Francisco J. Núñez Tengo Sueno and Criome Mi Madre from Four Spanish Lullabies
Elena Kats-Chernin Un-Labelled (world premiere*)
Zoltán Kodály Dancing Song
*Commissioned by the YPC
**Commissioned by the 92nd Street Y
The project started to attract attention from new audiences, and even The New York Times showed interest and sent a writer to attend the concert. A review didn’t run, but the Times subsequently wrote two feature stories on YPC and in 2004 the Times ran its first Transient Glory review, which interestingly, included Morton Gould’s There Are (No) Children Here in the program, along with premieres by Samuel Adler, Richard Rodney Bennett, Benjamin Lees, Judith Weir, Tod Machover, and Bright Sheng.
Transient Glory helped the children’s chorus movement gain even more ground. It grew into an annual series of concerts. Most years, the concert included only premieres. John Schaefer has hosted nearly every concert since 2002. WNYC has broadcast most of them and we have been fortunate to receive new works from over 60 composers to date, including John Corigliano and Steve Reich, and in 2007 Ned Rorem finally agreed to contribute a new work—his second—to the world of children’s chorus, entitled Afternoon on a Hill.
This year, Transient Glory celebrates 10 years of concerts and programs. In 2001, we were lucky to fill the 900 seats at the Y; today Transient Glory music is heard in over 90 cities through “Radio Radiance” broadcasts, an expansion of Transient Glory pieces written expressly for performance on radio and broadcast on American Public Media’s “Performance Today.”
We actually began celebrations of Transient Glory’s 10th anniversary in October in a Le Poisson Rouge performance with the Kronos Quartet, where we reprised Terry Riley’s Another Secret eQuation (which we initially premiered with the Kronos on their Perspective Series at Carnegie Hall) and joined them for the world premiere of Michael Gordon’s Exalted. I can’t tell you how good the chorus and I felt when, following the performance, David Harrington remarked, “Nothing beats a premiere with the Young People’s Chorus of New York City.”

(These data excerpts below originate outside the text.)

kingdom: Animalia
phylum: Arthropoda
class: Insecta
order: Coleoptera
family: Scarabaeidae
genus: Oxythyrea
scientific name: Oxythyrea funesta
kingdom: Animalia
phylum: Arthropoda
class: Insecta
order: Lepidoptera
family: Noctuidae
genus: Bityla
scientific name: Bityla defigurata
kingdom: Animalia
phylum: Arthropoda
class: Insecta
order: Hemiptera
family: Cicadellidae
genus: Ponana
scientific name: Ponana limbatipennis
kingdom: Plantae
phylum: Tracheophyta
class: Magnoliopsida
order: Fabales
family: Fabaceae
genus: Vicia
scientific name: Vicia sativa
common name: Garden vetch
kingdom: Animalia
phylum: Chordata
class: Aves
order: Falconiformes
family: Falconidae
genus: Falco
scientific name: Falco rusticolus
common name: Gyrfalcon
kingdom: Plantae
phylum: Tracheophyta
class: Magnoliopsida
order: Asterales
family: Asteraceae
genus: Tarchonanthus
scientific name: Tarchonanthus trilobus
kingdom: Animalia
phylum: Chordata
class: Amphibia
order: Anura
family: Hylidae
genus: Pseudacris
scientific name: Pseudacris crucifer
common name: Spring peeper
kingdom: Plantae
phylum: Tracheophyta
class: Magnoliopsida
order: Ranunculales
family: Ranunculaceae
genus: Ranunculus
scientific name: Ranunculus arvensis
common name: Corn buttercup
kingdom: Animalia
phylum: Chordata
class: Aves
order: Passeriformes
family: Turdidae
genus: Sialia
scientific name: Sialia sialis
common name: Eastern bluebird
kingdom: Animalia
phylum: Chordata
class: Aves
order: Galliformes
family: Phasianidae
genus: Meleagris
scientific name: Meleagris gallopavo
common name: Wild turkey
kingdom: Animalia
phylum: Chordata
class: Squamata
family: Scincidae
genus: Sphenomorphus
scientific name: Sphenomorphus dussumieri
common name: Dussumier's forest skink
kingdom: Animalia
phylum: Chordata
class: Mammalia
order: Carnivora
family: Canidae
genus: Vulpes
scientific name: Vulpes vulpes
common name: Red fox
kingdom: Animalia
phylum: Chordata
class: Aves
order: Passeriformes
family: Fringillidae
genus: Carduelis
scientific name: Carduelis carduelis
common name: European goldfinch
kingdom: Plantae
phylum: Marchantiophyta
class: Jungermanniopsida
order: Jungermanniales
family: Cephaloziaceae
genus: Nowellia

Through the years, Transient Glory has been able to break through many barriers and make the public realize the importance that young people can have in today’s music scene. In fact, it is no longer uncommon for many youth choruses to commission established and emerging composers. Nor is it as difficult. Many serious concert composers no longer balk at the idea of writing a piece for children, nor do they think that writing for children is beneath them. Interestingly, the YPC singers eventually begin to follow their favorite composers, becoming their Facebook fans and including this new music on their iPods.
Another novel concept is that of sharing the Transient Glory brand name among various music publishers. Previously, a publisher would hardly agree to use the same artwork or brand that another has used. But the importance of spreading the word to the choral community has overridden that. The Transient Glory series, with the help of Boosey & Hawkes, who has spearheaded this work since its inception, together with G. Schirmer, Chester/Novello, UE, and Hal Leonard, are all working together and using the Transient Glory name to help promote the composers’ works. This concerted effort is helping to make the music available for other choirs all over the world to perform. In addition, YPC has sung multiple performances of the works on tour and has recorded them on the Vital Records label. We also have been busy promoting the concept through workshops in the hope that others will perform these works.
We will end the 10th Transient Glory anniversary in a very big way by partnering with Carnegie Hall and Chorus America in a 2011 Transient Glory Symposium of new choral music: studying and performing the works of nine Transient Glory composers alongside their instrumental chamber works. Conductors, composers, students, and music lovers from around the country will gather in New York City to learn about these works and to immerse themselves in a week of music making.
I’d like to think that the Transient Glory series has helped create a new chapter of music for composers, publishers, the media, audiences, and of course the singers. I believe all who sing these great works are transformed. These composers write wonderful music. I cannot choose my favorite because there are so many incredible pieces to love and sing again. The past two summers, for example, YPC toured Japan giving 33 concerts including the 2001 Michael Torke piece, as well as works by Meredith Monk, Gabriela Lena Frank, Robert Kapilow, Michael Gordon, NEA jazz masters Paquito D’Rivera and Yoshiko Akiyoshi, and Japanese composer Ko Matsushita. The chorus received standing ovations from the usually reserved Japanese audiences. In March we travel to Chicago for the American Choral Director Association’s National Conference, and our program will include Transient Glory pieces written for YPC by John Corigliano, Gabi Frank, and Meredith Monk. Today, we continue to commission new works, with plans to premiere works by Michael Harrison, Tania Leon, and Missy Mazzoli.
When a composer we commission for Transient Glory asks for the limitations of the children, I say there are none. I do show them the range, as you would for any instrument, and talk about how many vocal parts work best. I ask that they write as though they were writing their very best piece and that they use text that a young person can relate to. I can happily say that through this series, we have inspired, commissioned, and performed what I believe will become a staple of masterworks for children’s choruses in the future.
What is most wonderful is that today, when I ask composers to write a new work, they usually say yes.